> _What to work on_
1: From the loosestrife removal notice, extract the passage starting with "Help Stop the" and going on through "river, keep reading!".
2: According to the loosestrife removal notice, which parts of the plant do volunteers cut and bag?
3: In the loosestrife removal notice, what hours does each event run?

> _Text section_
Purple Loosestrife Removal Project

Help Stop the Spread of Purple Loosestrife

This summer, give just a few hours of your time and help stop the spread of this invasive species. Join us Tuesday, August 3rd for the downtown Grayling to Burton’s Landing float and/or Saturday, August 7th for the Wakeley Bridge to McMasters float. Each event runs from 9am to 2pm.  Lunch and all the tools and instruction you’ll need are provided. Please bring your own work gloves and waders. If wet wading, wear closed-toe footwear. The work is fun, satisfying and accessible to all able-bodied volunteers through a simple system of cutting and bagging the stems, flowers and seeds. And you don’t have to be a member of ARPOA to join us. Everyone is welcome!To learn more about how easy it is to remove Purple Loosestrife and why it’s a danger to the river, keep reading!

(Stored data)
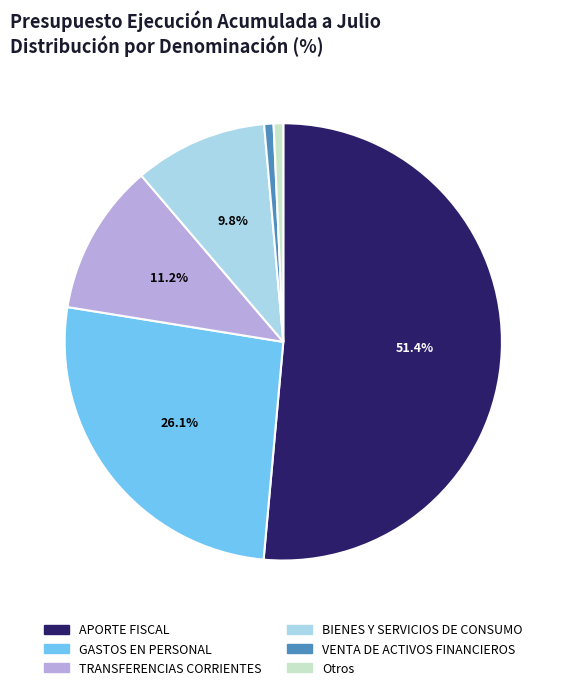

Does any single category account for the majority?

Yes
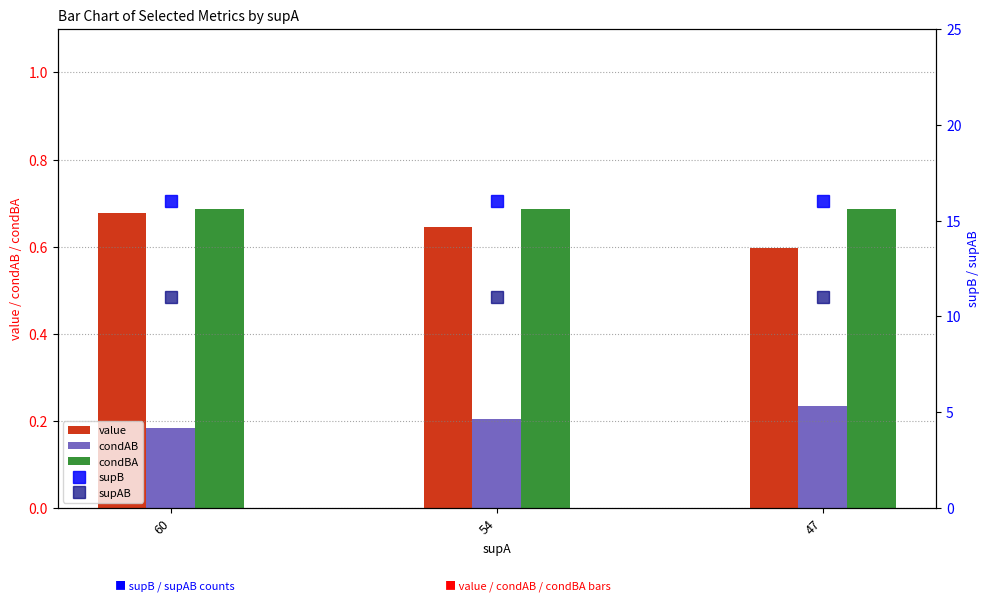

Is it true that supB equals 16.0 at 47?

True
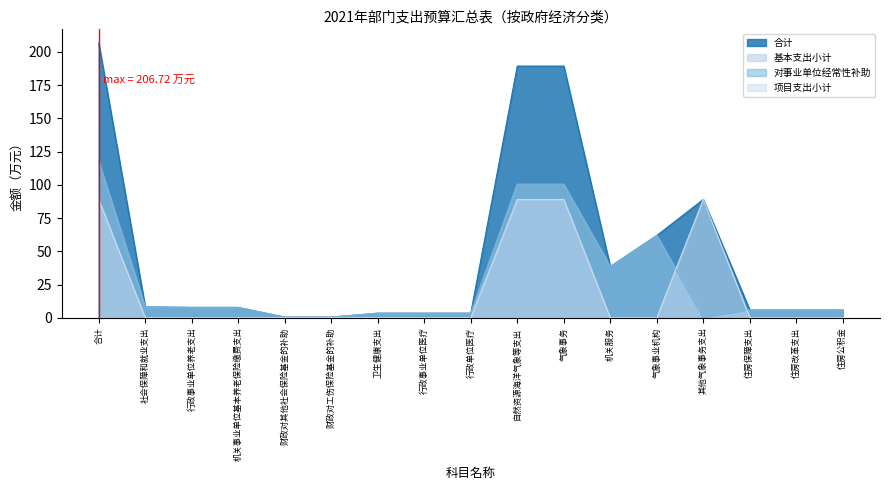

What is the difference between the maximum and second lowest values in the 项目支出小计 series?

89.0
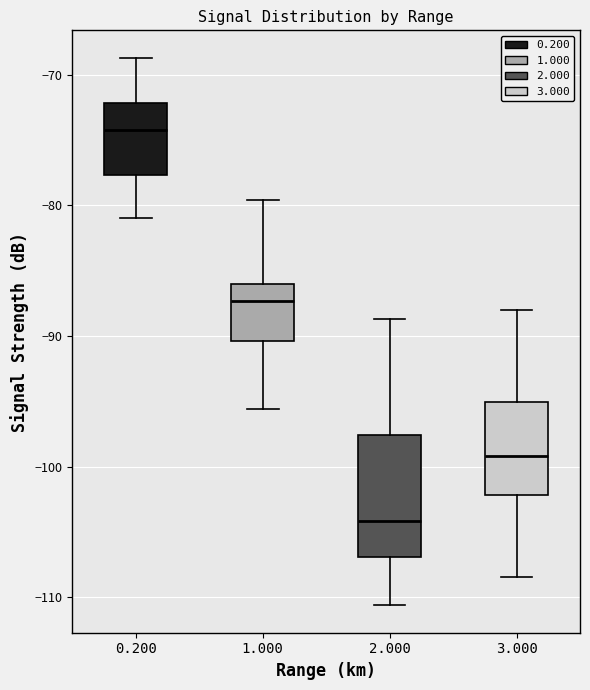

Reading left to right, read every box against the y-axis: the position of its median line, the range the box covers, and the ends of its whiskers. The values are not printed on the chart, so give them approximately, as read against the axis.

0.200: median -74, box -78 to -72, whiskers -81 to -69
1.000: median -87, box -90 to -86, whiskers -96 to -80
2.000: median -104, box -107 to -98, whiskers -111 to -89
3.000: median -99, box -102 to -95, whiskers -108 to -88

> _Results of the exercise_
1:
Help Stop the Spread of Purple Loosestrife

This summer, give just a few hours of your time and help stop the spread of this invasive species. Join us Tuesday, August 3rd for the downtown Grayling to Burton’s Landing float and/or Saturday, August 7th for the Wakeley Bridge to McMasters float. Each event runs from 9am to 2pm.  Lunch and all the tools and instruction you’ll need are provided. Please bring your own work gloves and waders. If wet wading, wear closed-toe footwear. The work is fun, satisfying and accessible to all able-bodied volunteers through a simple system of cutting and bagging the stems, flowers and seeds. And you don’t have to be a member of ARPOA to join us. Everyone is welcome!To learn more about how easy it is to remove Purple Loosestrife and why it’s a danger to the river, keep reading!

2: Stems, flowers, seeds

3: From 9am to 2pm.